Тарасов, прикрыв рот ладонью, несколько раз натужно кашлянул, почему-то виновато взглянул в зал, словно извиняясь за то, что ему пришлось прервать свою речь, потом отпил два-три глотка воды и горько улыбнулся:

— Чудаки мы, шахтеры… Чудаки и самые настоящие фантазеры… Да знаете ли вы, сколько своих забот у дядей из Министерства тяжелого машиностроения? Своих, говорю, забот! Они строят машины, в сравнении с которыми наши комбайны и струги кажутся игрушками! Простым глазом их и не увидишь, и не заметишь. До них ли солидным дядям?

— Выходит, до фонаря им наши струги и комбайны? — крикнули из зала. — Так получается, Алексей Данилыч?

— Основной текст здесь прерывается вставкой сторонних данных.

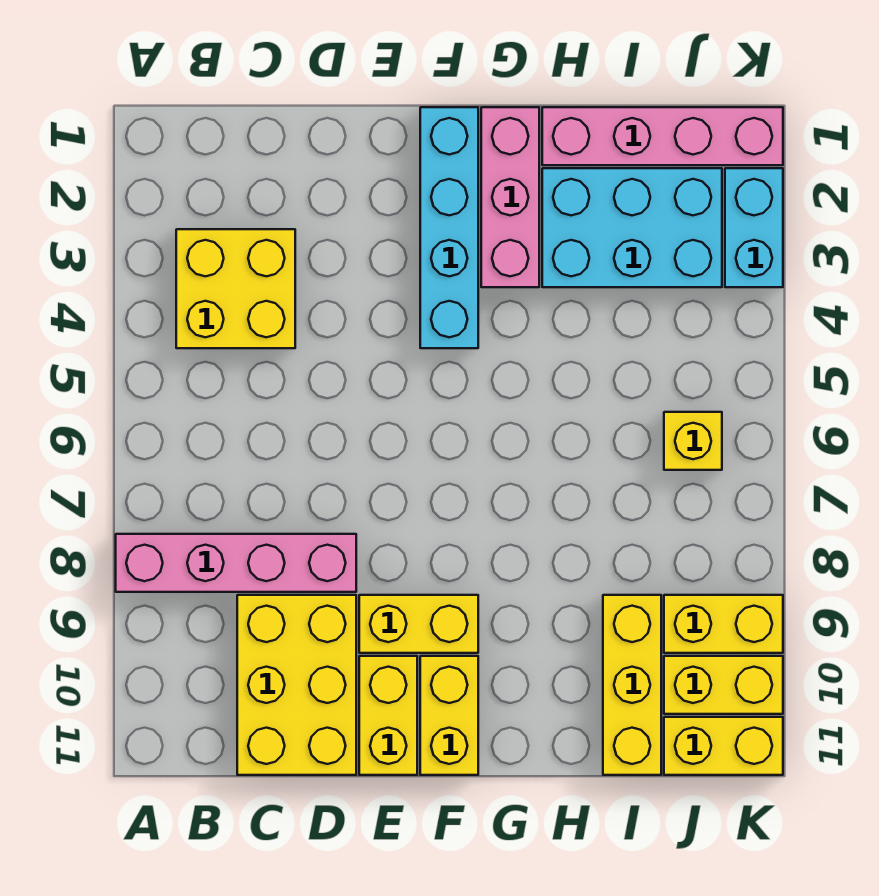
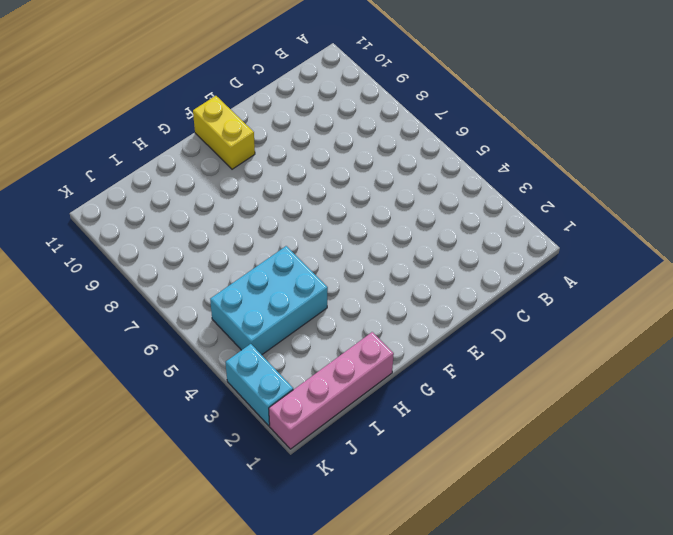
cyan brick H4:J5 level 1 -> cyan brick H2:J3 level 1
none -> pink brick A8:D8 level 1
none -> yellow brick B3:C4 level 1
none -> yellow brick C9:D11 level 1

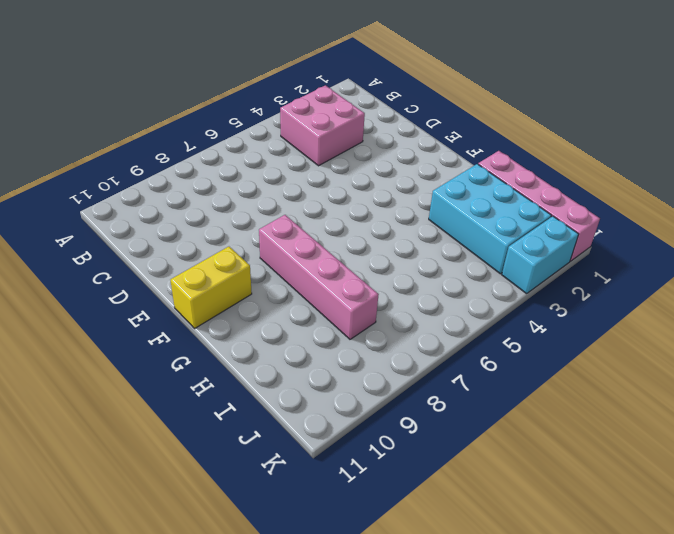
pink brick B3:C4 level 1 -> yellow brick B3:C4 level 1
pink brick F8:I8 level 1 -> pink brick A8:D8 level 1
none -> yellow brick C9:D11 level 1
none -> yellow brick E9:F9 level 1
none -> yellow brick E10:E11 level 1

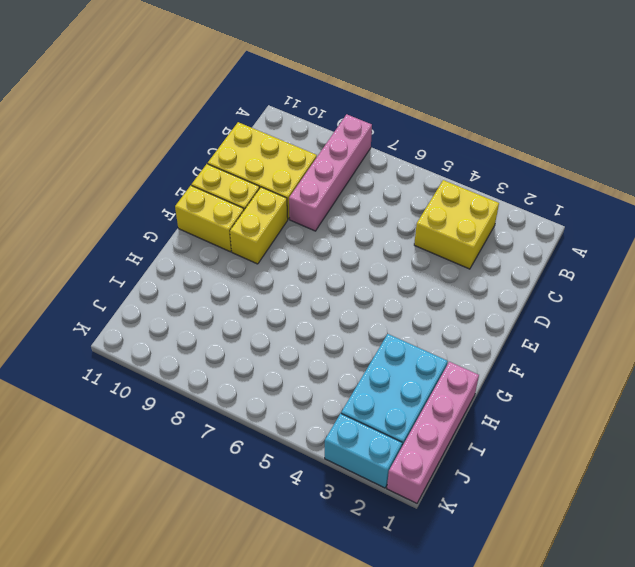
none -> cyan brick F1:F4 level 1
none -> pink brick G1:G3 level 1
none -> yellow brick I9:I11 level 1

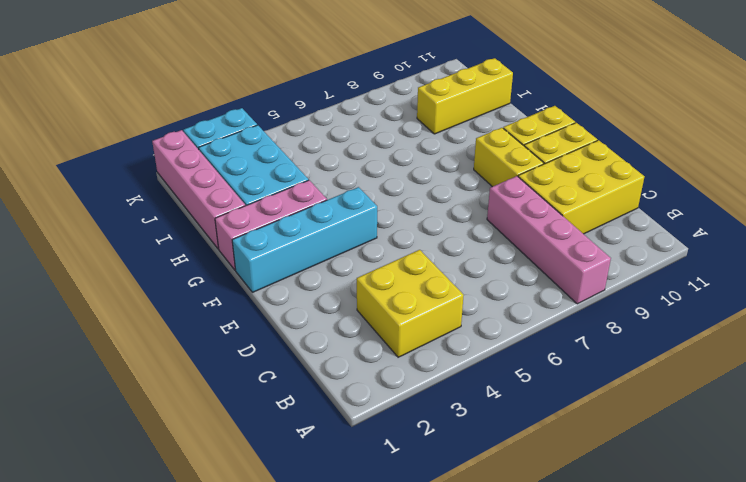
none -> yellow brick J6 level 1
none -> yellow brick J9:K9 level 1
none -> yellow brick J10:K10 level 1

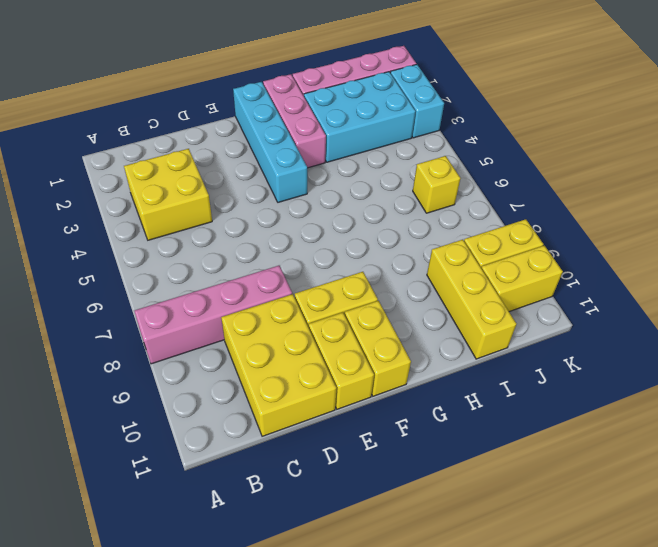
none -> yellow brick J11:K11 level 1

— Фонари все-таки светят, — сказал Тарасов. — А тут темно, как в заброшенной шахте. Год, а то и два пройдет, пока на стол положат рабочие чертежи. Год, а то и два, товарищи! И это только начало крестного пути новой машины. Сделают их две-три штуки и начинают испытывать. И опять проходят годы. Не месяцы, а годы — четыре, пять лет канет в вечность, пока запустят в серию… И потом станут колотить кулаками в свою грудь, распираемую чувством гордости, и кричать: мы за технический прогресс! Факты? А вот они — серия новых машин, так долго ожидаемых шахтерами!.. А эти, так называемые новые, машины давно уже морально устарели, их опять надо переделывать, модернизировать, или — в утиль!

— Не слишком ли мрачно вы смотрите на вещи, товарищ Тарасов? — опять послышался все тот же голос из президиума. — Вас послушать, так вроде ничего и не сделано. А ведь шахты в сравнении с прошлым и не узнать… Или вы и с этими не согласны?

— С каким прошлым? — спросил Тарасов. — С прошлым десятилетней давности?.. Или, может быть, дореволюционным? Но нам, горнякам, нужны сравнения не такие. Нам нужно выдавать на-гора́ уголь, а не красивые слова и сравнения. В Польше, например, весь процесс прохождения новой машины от чертежа конструктора до серии — восемь-девять месяцев. А у нас?.. Разрешите спросить, дорогие товарищи, кто в этом повинен? Разрешите спросить, почему строительство машин такой важнейшей отрасли нашего народного хозяйства, как угольная промышленность, должно от чего-то и от кого-то зависеть? Почему годами тянется решение вопроса о подчинении Углемаша нашему министерству?..

Тарасов услышал, как кто-то в президиуме негромко постучал карандашом по графину. Он спросил:

— Я исчерпал свое время?

Полный человек в очках — кажется, это был один из заместителей министра тяжелого машиностроения, о котором Тарасов говорил не весьма лестно, — сказал:

— Дело не во времени, молодой человек. Дело в том, что вы уж слишком, на мой взгляд, размахнулись. Решение таких вопросов находится в компетенции вышестоящих органов и говорить об этом на данном активе — по меньшей мере несерьезно…

— Вот как! — заметно горячась, воскликнул Тарасов. — А я-то по своей наивности полагал, что ленинское указание о необходимости любым вышестоящим органам прислушиваться к голосу масс действенно и в наши дни! Покорно прошу простить мое заблуждение.